After some hesitation, Stacy agrees to a televised reading with Vaughn. She proves him a fraud by identifying events and people that never happened in her life or the way he claimed, specifically a "Miss Angeline", another debunked psychic. The hosts on the show deduce someone (other than a supernatural presence) told Vaughn the location of her father's remains. Angered by the interview, Nathan kidnaps Chelsea and threatens Vaughn to either correct the situation, or he'll turn himself into authorities and confess what's going on.

After tricking Nathan into dropping his knife, Vaughn bludgeons him to death with a torque wrench and disposes of his body. Rather than forgive him for his deceitfulness and start over, Chelsea leaves Vaughn to get arrested by the town's authorities.
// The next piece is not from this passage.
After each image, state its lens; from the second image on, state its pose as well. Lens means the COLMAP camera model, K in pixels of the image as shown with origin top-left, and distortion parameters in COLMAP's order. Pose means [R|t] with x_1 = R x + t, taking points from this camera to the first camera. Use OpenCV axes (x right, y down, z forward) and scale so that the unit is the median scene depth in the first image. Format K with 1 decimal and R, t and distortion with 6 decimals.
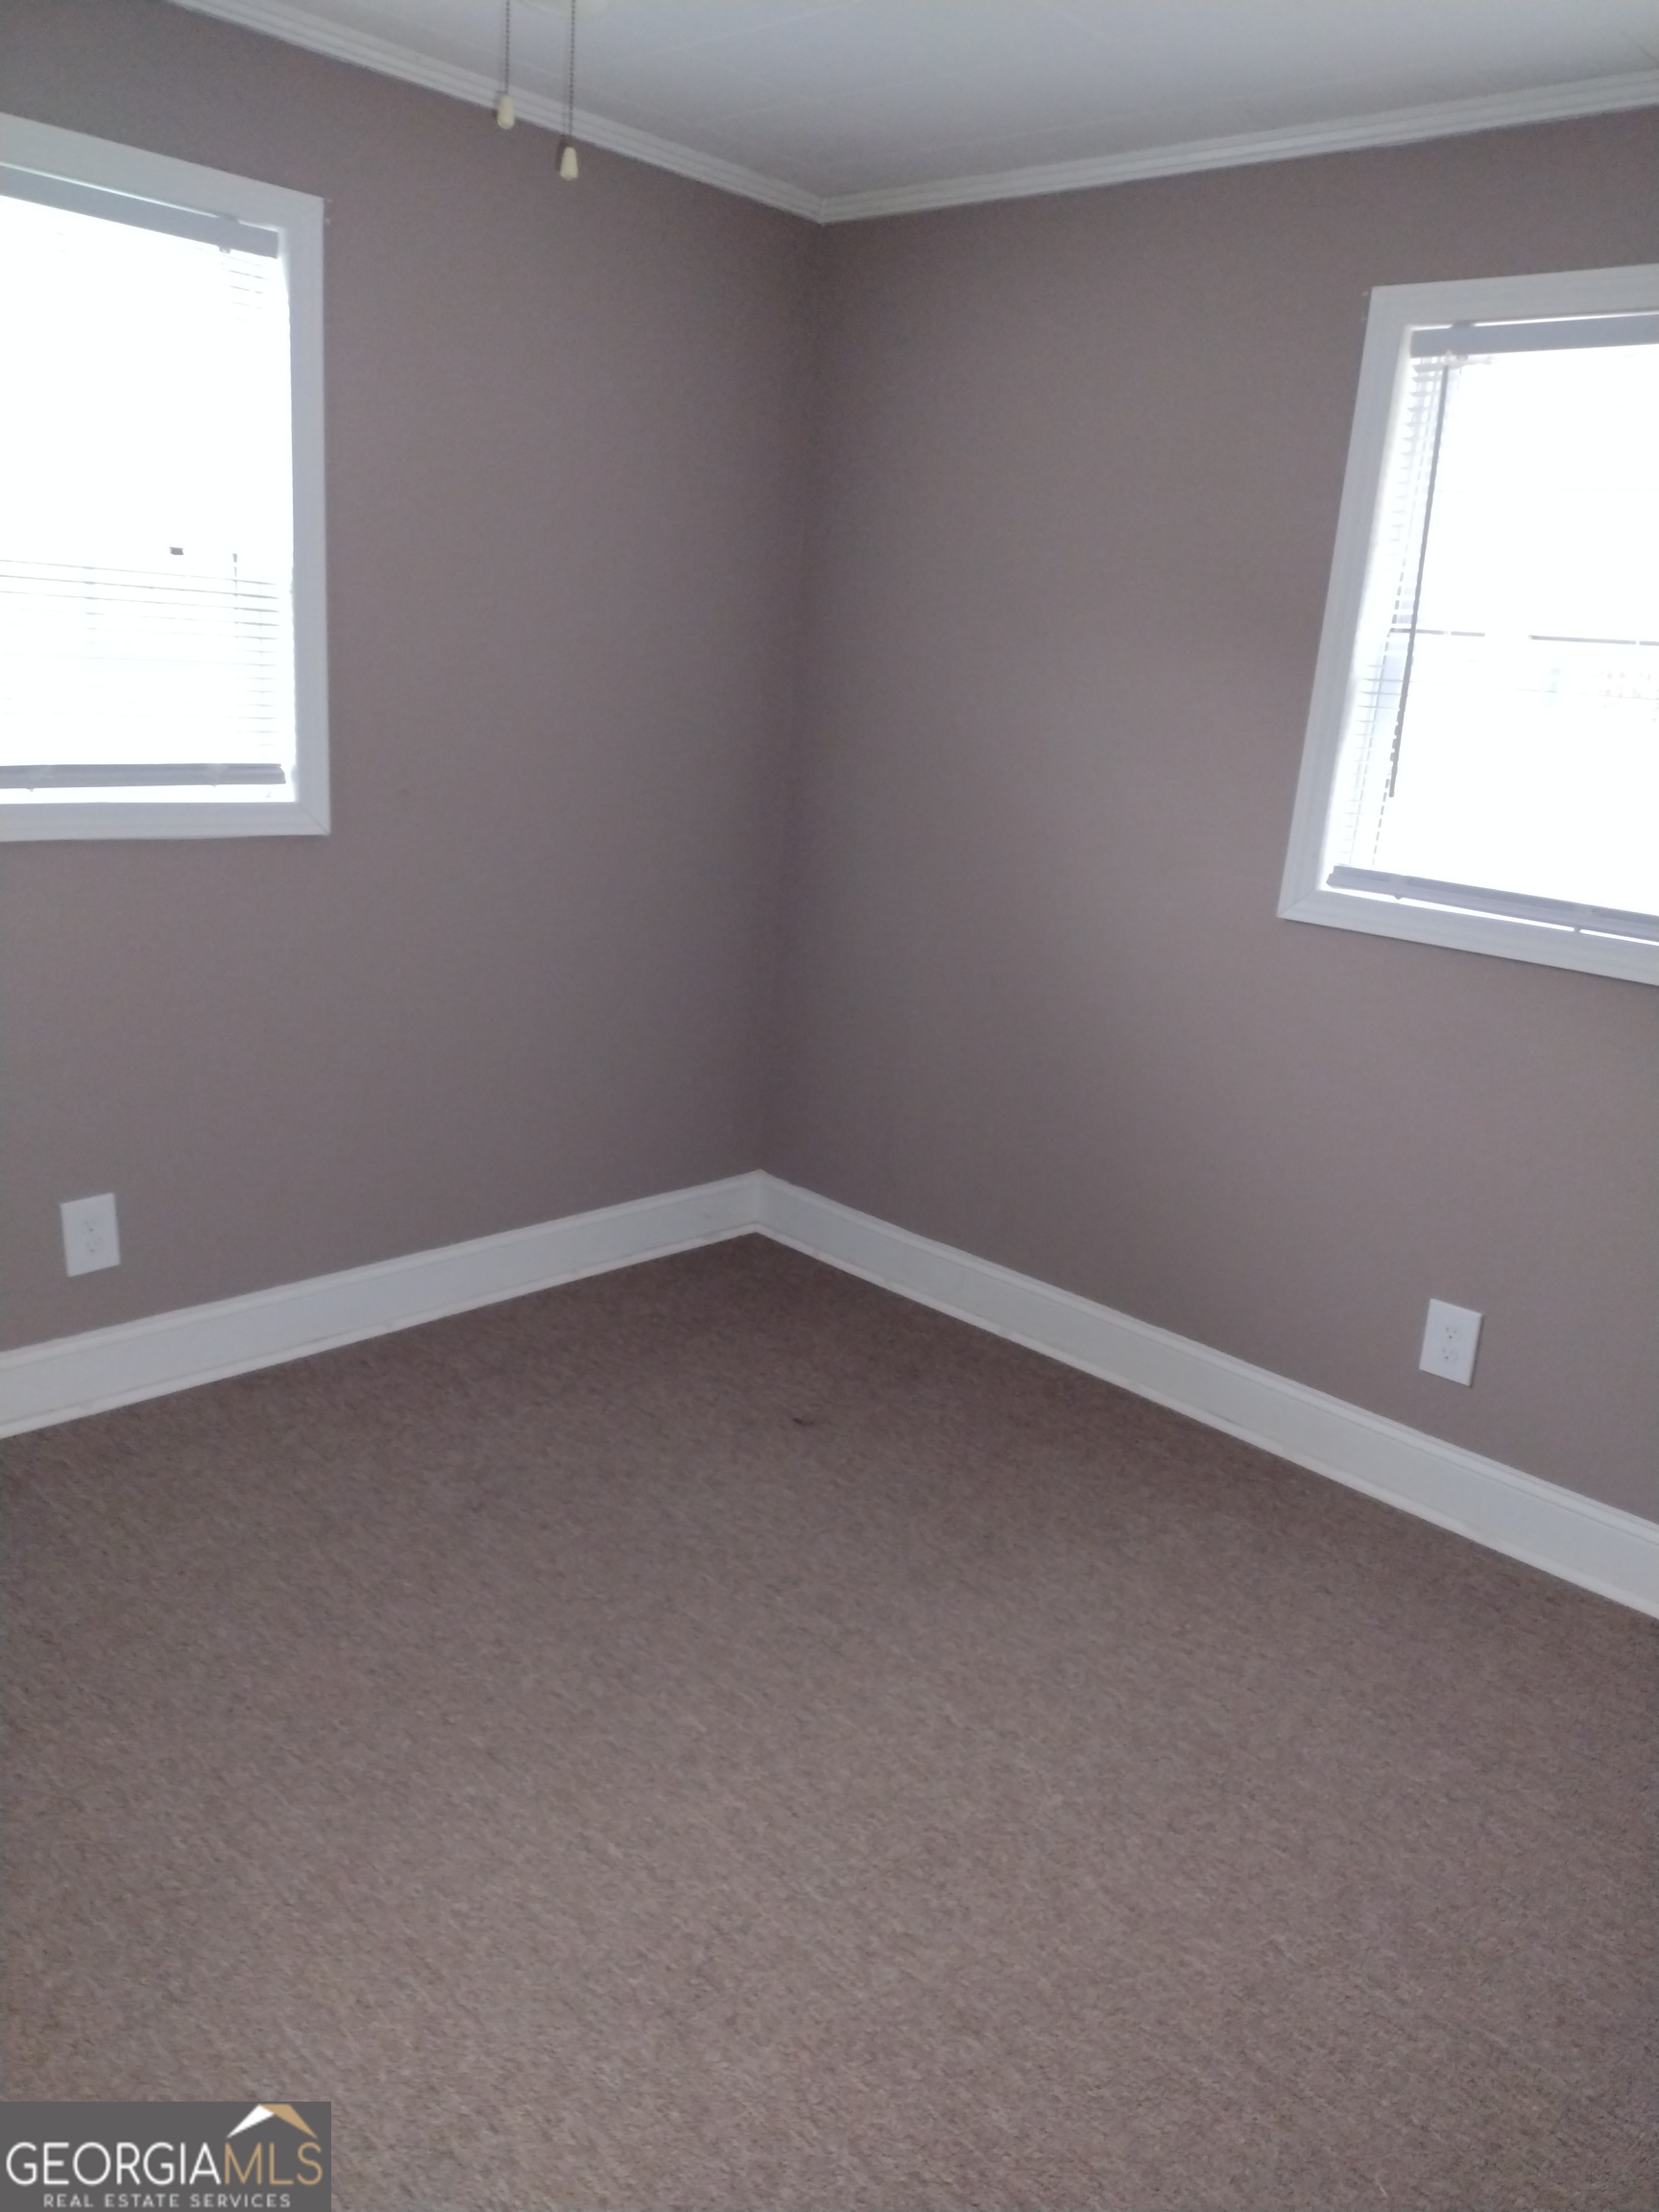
lens RADIAL K [[1762.2, 0, 872.2], [0, 1762.2, 1132.3], [0, 0, 1]] dist [0.073782, -0.116732]
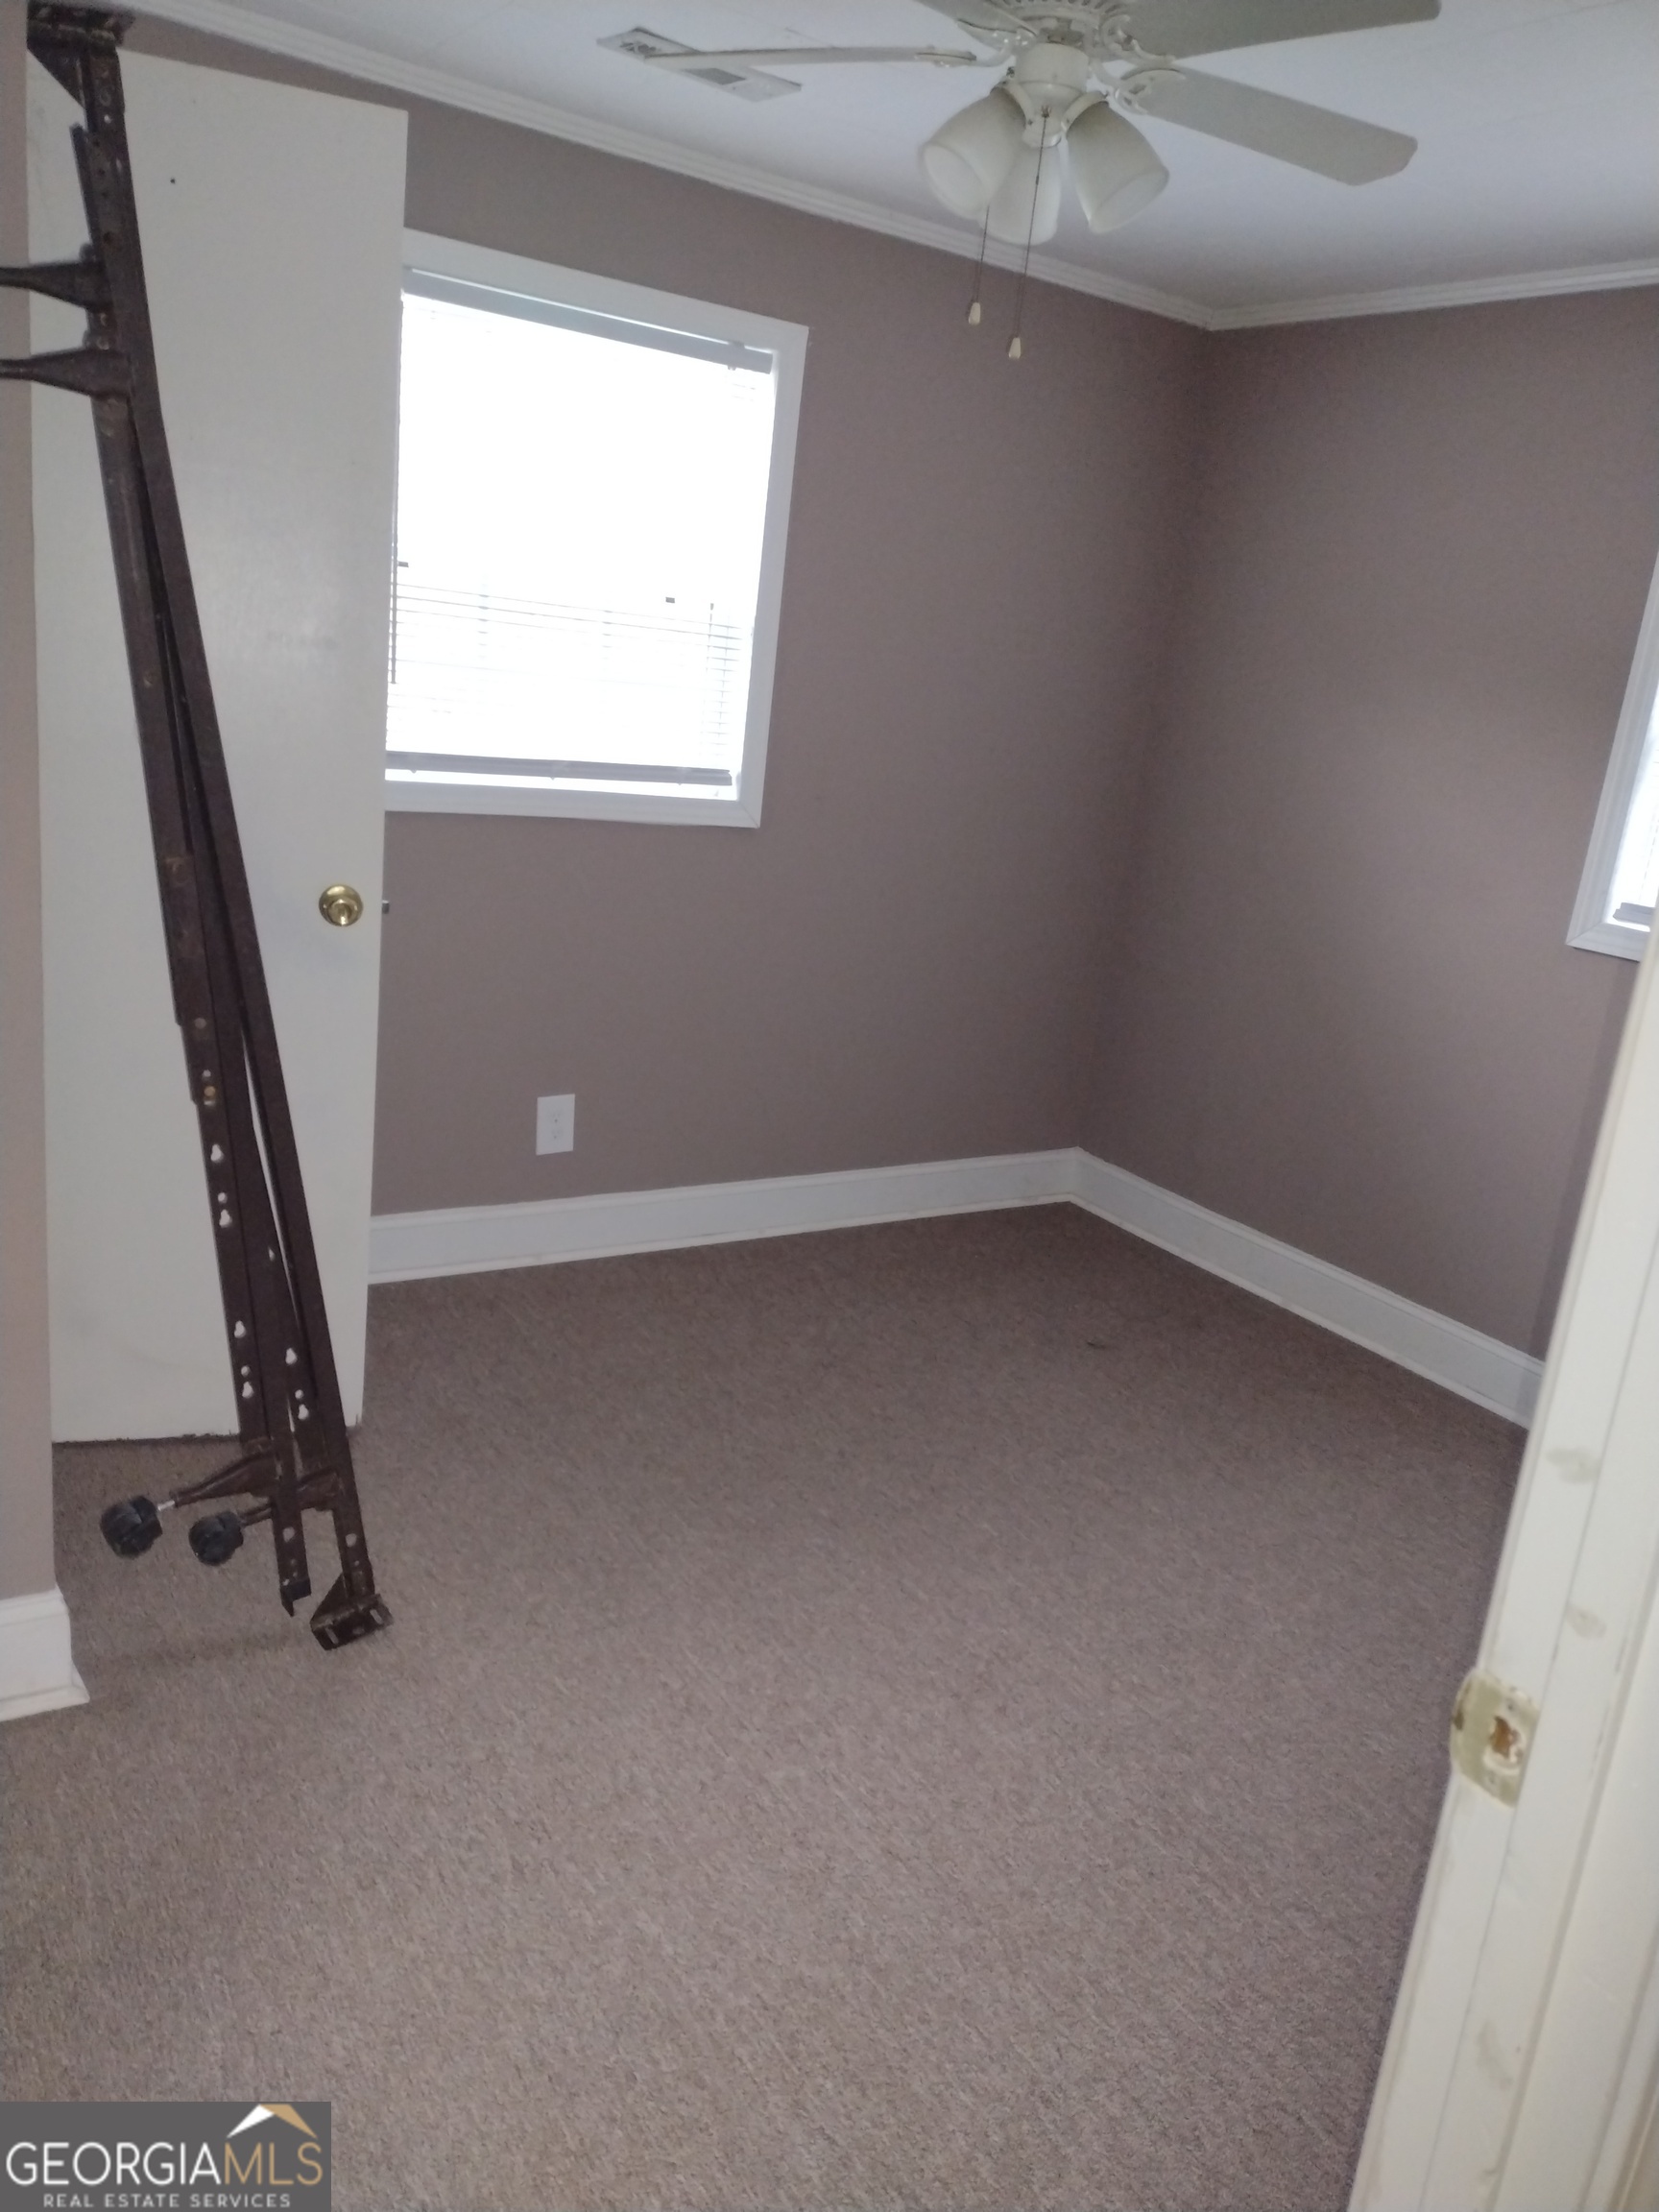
lens RADIAL K [[1640.4, 0, 827.7], [0, 1640.4, 1098.8], [0, 0, 1]] dist [0.067836, -0.102001]
pose [[0.972097, 0.091236, -0.216111, 0.015798], [-0.096132, 0.995293, -0.012231, 0.055641], [0.213978, 0.032665, 0.976292, -0.200599]]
Not long after - while serving time in prison - Vaughn notices Chelsea on TV being interviewed by Dr. Phil. It's revealed that she capitalized on Vaughn by writing a bestseller about his confidence tricks.

==Cast==
- Rich Sommer as Michael Vaughn
- Clifton Collins Jr. as Nathan
- Joanne Froggatt as Chelsea Mills
- Ed Harris as Sam Vaughn
- Amy Madigan as Joyce Vaughn
- Amanda Crew as Stacy Bishop
  - Kate Kilcoyne as Young Stacy
- Michael Mosley as Detective Bill Banning
- Paul Ben-Victor as Detective Zimmer
- Gillian Vigman as Monica Lewis
- Randee Heller as Phyllis
- Audrey Wasilewski as Cynthia
- Kirk Bovill as Earl
- Phil McGraw as himself

==Production==
In July 2016, it was announced Rich Sommer, Ed Harris, Amy Madigan, and Joanne Froggatt had been cast in the film, with Trevor White directing from a screenplay by Andrew Zilch. White and his brother Tim White served as producers under their Star Thrower Entertainment banner.

==Release==
The film had its world premiere at the Los Angeles Film Festival on June 21, 2017. The film was scheduled to be released through DirecTV Cinema on September 6, 2018, before being released in a limited release on October 5, 2018, by Vertical Entertainment.

==Reception==

Metacritic, which uses a weighted average, assigned the film a score of 74 out of 100, based on 8 critics, indicating "generally favorable" reviews.